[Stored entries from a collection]
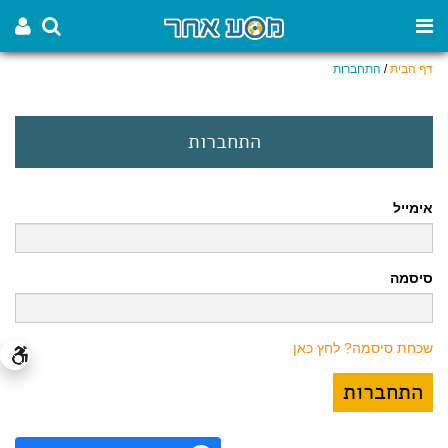
דף הבית
/
התחברות
התחברות
אימייל
סיסמה
שכחת סיסמה? לחץ כאן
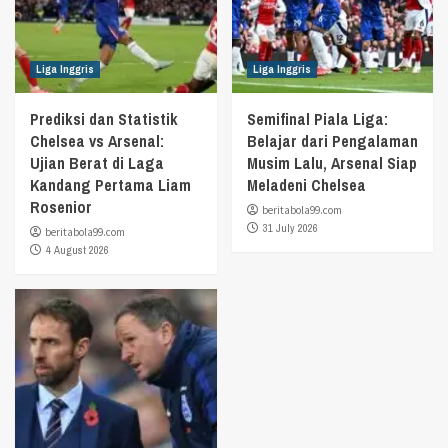
Liga Inggris
Liga Inggris
Prediksi dan Statistik
Semifinal Piala Liga:
Chelsea vs Arsenal:
Belajar dari Pengalaman
Ujian Berat di Laga
Musim Lalu, Arsenal Siap
Kandang Pertama Liam
Meladeni Chelsea
Rosenior
beritabola99.com
31 July 2026
beritabola99.com
4 August 2026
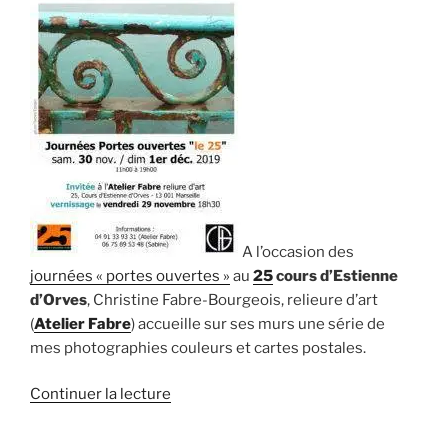
A l’occasion des
journées « portes ouvertes »
au
25
cours d’Estienne
d’Orves
, Christine Fabre-Bourgeois, relieure d’art
(
Atelier Fabre
) accueille sur ses murs une série de
mes photographies couleurs et cartes postales.
de
Continuer la lecture
« Exposition
photographique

§ WORK ORDER
Turn the lines of the entries into a Markdown table with the columns Row and Line, skipping any blank lines. Include only the lines from the one containing "A l’occasion des" through the end of the entries.

§ RESULT OF THE EXERCISE
| Row | Line |
|---|---|
| 1 | A l’occasion des |
| 2 | journées « portes ouvertes » |
| 3 | au |
| 4 | 25 |
| 5 | cours d’Estienne |
| 6 | d’Orves |
| 7 | , Christine Fabre-Bourgeois, relieure d’art |
| 8 | ( |
| 9 | Atelier Fabre |
| 10 | ) accueille sur ses murs une série de |
| 11 | mes photographies couleurs et cartes postales. |
| 12 | de |
| 13 | Continuer la lecture |
| 14 | « Exposition |
| 15 | photographique |